Quarante-cinq tortues saisies à Ambohimanarina. Trois trafiquants présumés envoyés à Antanimora. Une nouvelle opération réussie des forces de l’ordre. Une bonne nouvelle ? Oui, sans aucun doute. Mais aussi une question qui revient, inlassablement, jusqu’à quand ?
Car à force de compter les saisies, on finit par mesurer l’ampleur du problème. Depuis février, plus de 1.300 tortues ont été récupérées des mains des trafiquants. Plus d’un millier de vies sauvées, certes. Mais aussi plus d’un millier de preuves que le trafic continue de prospérer.
Le paradoxe est là. Chaque arrestation est un succès. Chaque tortue sauvée est une victoire. Pourtant, la répétition de ces affaires révèle une réalité moins réjouissante : le commerce illégal de la faune sauvage semble disposer d’une étonnante capacité de résilience. À peine un réseau démantelé qu’un autre apparaît. À peine une cargaison interceptée qu’une nouvelle tentative est signalée.
Les tortues malgaches ont malheureusement un tort, c’est qu’elles sont rares et donc recherchées. Dans certains marchés clandestins internationaux, elles valent de l’or. Face à une telle demande, les trafiquants rivalisent d’ingéniosité. Boutres, valises, maisons discrètes, complicités diverses, tout semble bon pour contourner la loi.

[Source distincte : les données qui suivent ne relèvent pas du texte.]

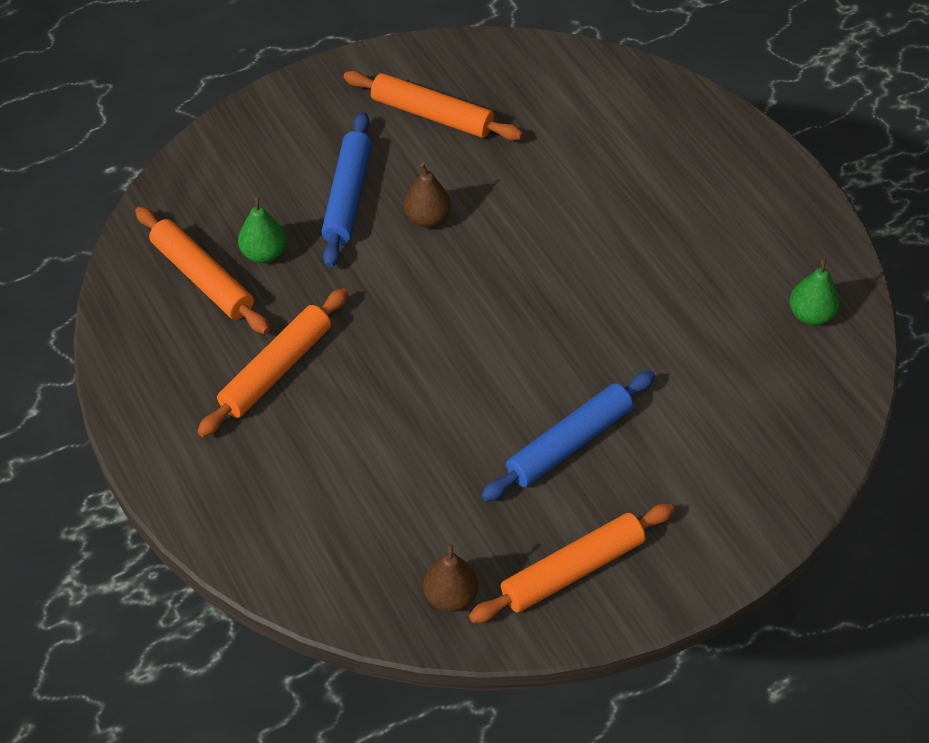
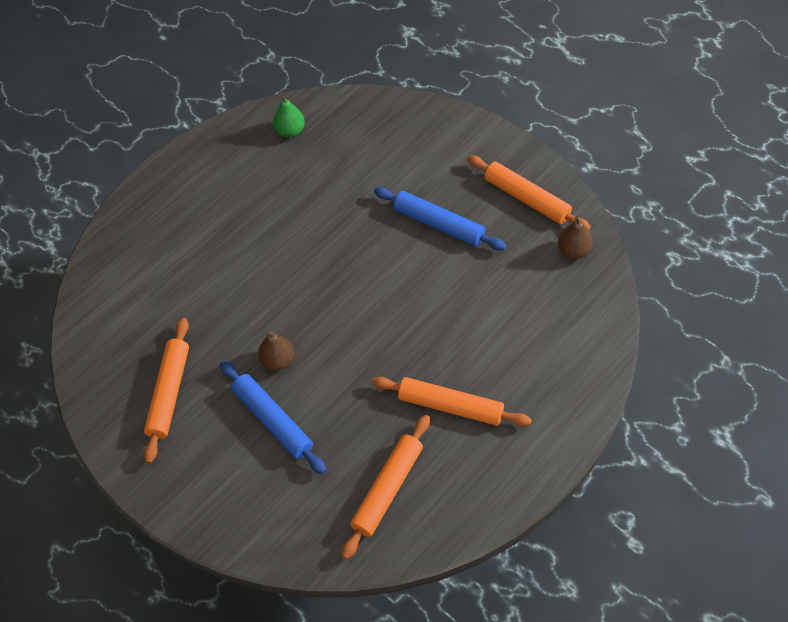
camera: 105 degrees left, 5 degrees up
(264, 254) = (349, 456): green pear -> none
(348, 197) = (273, 420): blue rolling pin -> blue rolling pin turned 60 degrees clockwise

Et pourtant, la loi existe. Elle est claire. Capture, détention, exploitation, exportation, consommation : tout est interdit. Les peines sont d’ailleurs prévues. Les arrestations se multiplient egalement. Même certains personnages réputés intouchables ont déjà eu affaire à la justice dans ce domaine. Mais le problème dépasse la seule question pénale. Derrière chaque tortue saisie se cache un écosystème fragilisé. Derrière chaque trafic déjoué se trouve une biodiversité qui lutte pour survivre.
Il faut aussi reconnaître le travail accompli par les forces de
l’ordre, le ministère de l’Environnement et les organisations de conservation. Sans leur vigilance, les chiffres seraient certainement bien plus alarmants. Alors, faut-il se décourager ? Certainement pas. Au contraire. Chaque tortue sauvée compte. Chaque réseau démantelé envoie un message. Chaque condamnation rappelle que le pillage du patrimoine naturel n’est pas une activité anodine.
Reste à espérer que les saisies deviendront un jour exceptionnelles plutôt qu’hebdomadaires. Que les communiqués annonceront davantage de réintroductions dans la nature que de nouvelles arrestations. Et que les tortues malgaches finiront par être célèbres pour leur présence dans les forêts et les savanes de la Grande Île, plutôt que dans les procès-verbaux de police. En attendant, une chose est sûre : le trafic ne s’arrête pas. Espérons aussi pour ceux qui le combattent.